- _About this exercise_:
Please print each record below exactly as it is written.

___ Information supplied ___

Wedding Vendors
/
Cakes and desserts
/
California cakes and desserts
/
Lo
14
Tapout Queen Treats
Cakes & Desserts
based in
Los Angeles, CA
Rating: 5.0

___

- _Written answer_:
Wedding Vendors
/
Cakes and desserts
/
California cakes and desserts
/
Lo
14
Tapout Queen Treats
Cakes & Desserts
based in
Los Angeles, CA
Rating: 5.0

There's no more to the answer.